Hey Kyle, new novel?


----------



## Kyle R (Sep 25, 2014)

Schrody said:


> Hey Kyle, new novel?



Yep! Hachette and Amazon are in a dispute over how much it sells for, though.  (Just kidding! It's in the edit phase right now.)


----------



## Schrody (Sep 25, 2014)

That's great! What is it about?


----------



## Marc (Sep 29, 2014)

New York Times article on the issue. Big names join the Authors United movement.

http://www.nytimes.com/2014/09/29/b...mazons-e-book-tactics.html?smid=tw-share&_r=0


----------



## shadowwalker (Sep 29, 2014)

Marc said:


> New York Times article on the issue. Big names join the Authors United movement.
> 
> http://www.nytimes.com/2014/09/29/b...mazons-e-book-tactics.html?smid=tw-share&_r=0



I think the last paragraph in that article speaks to the damage Amazon is doing more than anything else I've read. It is well on its way to calling all the shots, and authors will pay for it.


----------



## movieman (Sep 29, 2014)

shadowwalker said:


> I think the last paragraph in that article speaks to the damage Amazon is doing more than anything else I've read. It is well on its way to calling all the shots, and authors will pay for it.



From the numbers I've seen posted online, Amazon's print sales aren't even half the US market, and its competitors in the ebook market include some of the most powerful tech companies in the world, like Apple and Google. In many countries, particularly those where it doesn't have its own online store, it's a small fry in ebooks, with local competitors having the largest market share.

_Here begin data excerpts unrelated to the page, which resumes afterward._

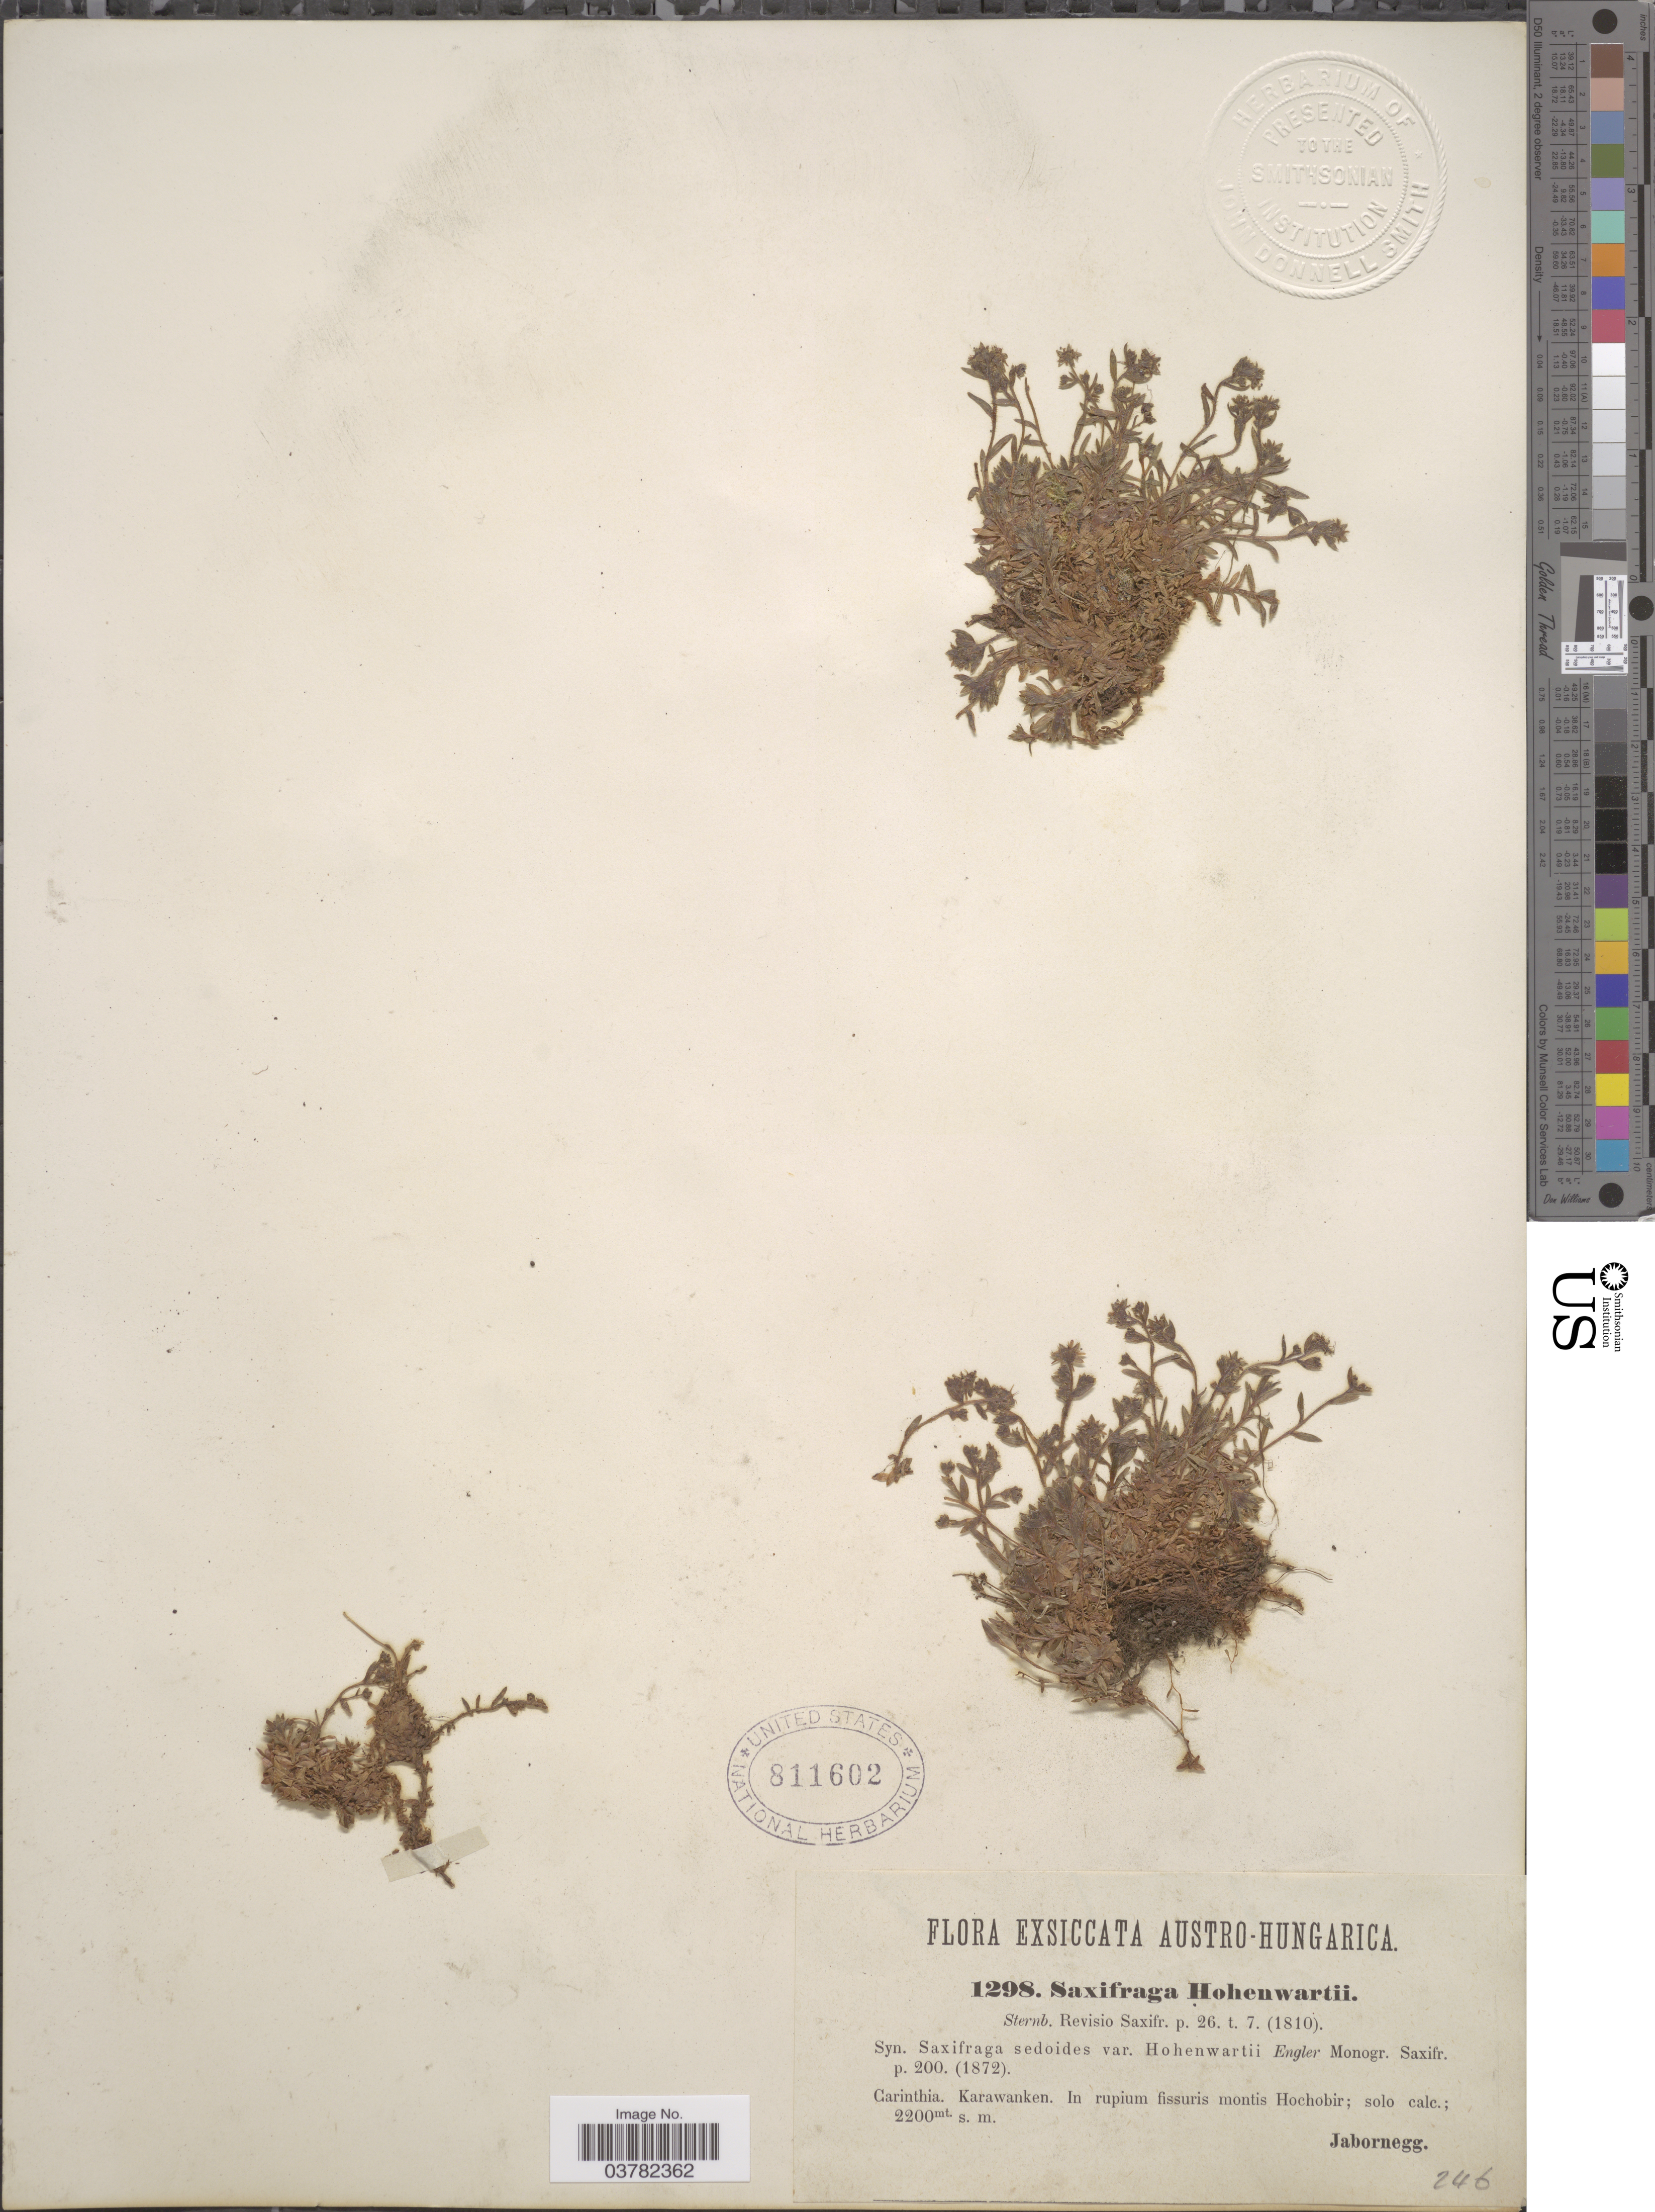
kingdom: Plantae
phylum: Tracheophyta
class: Magnoliopsida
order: Saxifragales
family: Saxifragaceae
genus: Saxifraga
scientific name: Saxifraga hohenwartii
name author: Vest ex Sternb.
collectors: Jabornegg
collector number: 1298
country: Hungary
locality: Austro-Hungarica. Carinthia. Karawanken. In rupium fissuris montis Hochobir.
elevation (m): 2200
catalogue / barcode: US 811602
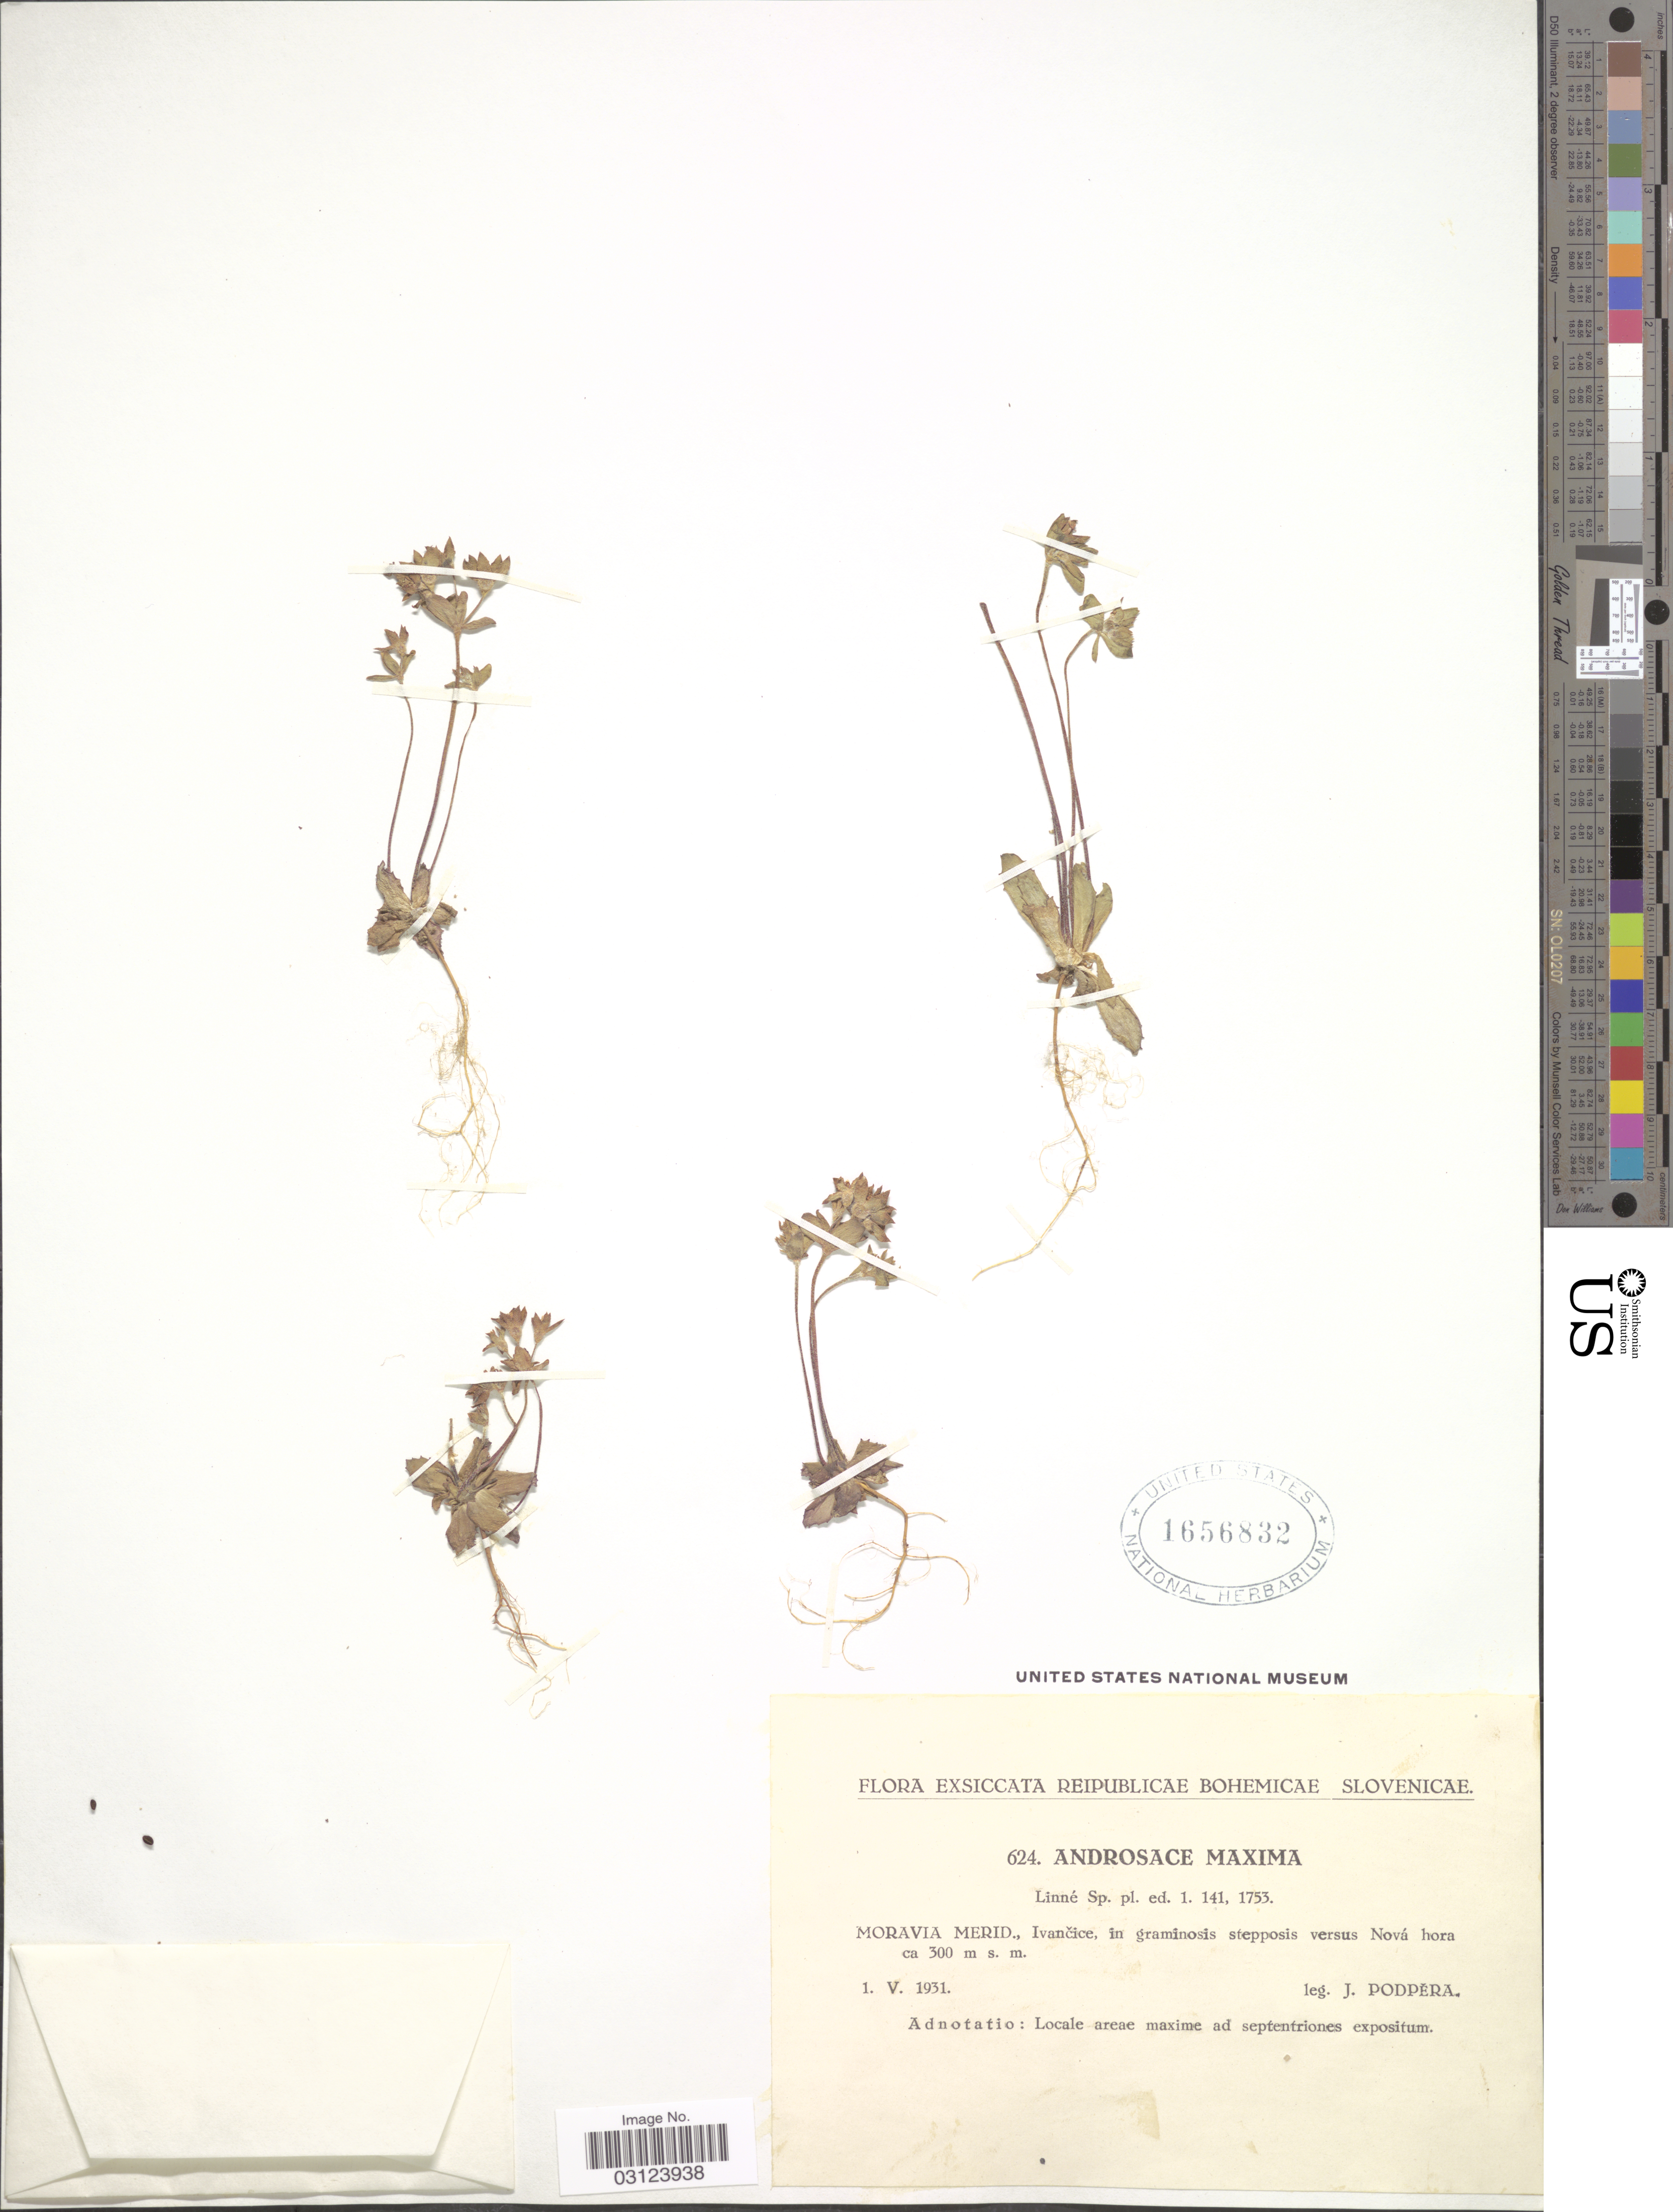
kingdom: Plantae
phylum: Tracheophyta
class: Magnoliopsida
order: Ericales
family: Primulaceae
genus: Androsace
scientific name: Androsace maxima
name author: L.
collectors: J. Podpera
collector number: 624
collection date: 1931-05-01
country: Czechia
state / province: South Moravian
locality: Reipublicae Bohemicae Slovenicae. Moravia Merid., Ivancice, in graminosis stepposis versus Nová hora.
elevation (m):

Frankly, all this fuss from big name authors just makes me feel they're completely out of touch with the modern publishing world... and antitrust law.


----------



## Marc (Sep 29, 2014)

movieman said:


> Frankly, all this fuss from big name authors just makes me feel they're completely out of touch with the modern publishing world... and antitrust law.



I think you're right about not understanding antitrust law. As outraged as some of us may feel over Amazon's predator-capitalism, they're trying to keep ebook prices lower not higher. If it was the other way around, then there would be a good argument. Also, Amazon is not a creature created by mergers and/or acquisitions. Literally, there are dozens of other sites where people can download the same ebooks that Amazon sells. So, unfortunately, I don't think there is anything that can be done about Amazon's behavior. Change can only happen from a grass roots campaign to try to change the buying public's consciousness regarding this issue. You can't legislate consciousness just like you can't legislate morality.


----------



## shadowwalker (Sep 30, 2014)

They're trying to keep ebooks priced lower but take a higher percentage of the money. That's less profit for the publisher and thus the author (the ones doing the actual work and taking the risks). Publishers have one source of income - books. Amazon has the power because it gets its money from a lot more than books. One has to understand those conditions to understand how destructive Amazon can be to publishing - and don't for a minute think the same squeeze play isn't in the future for self-publishers.


----------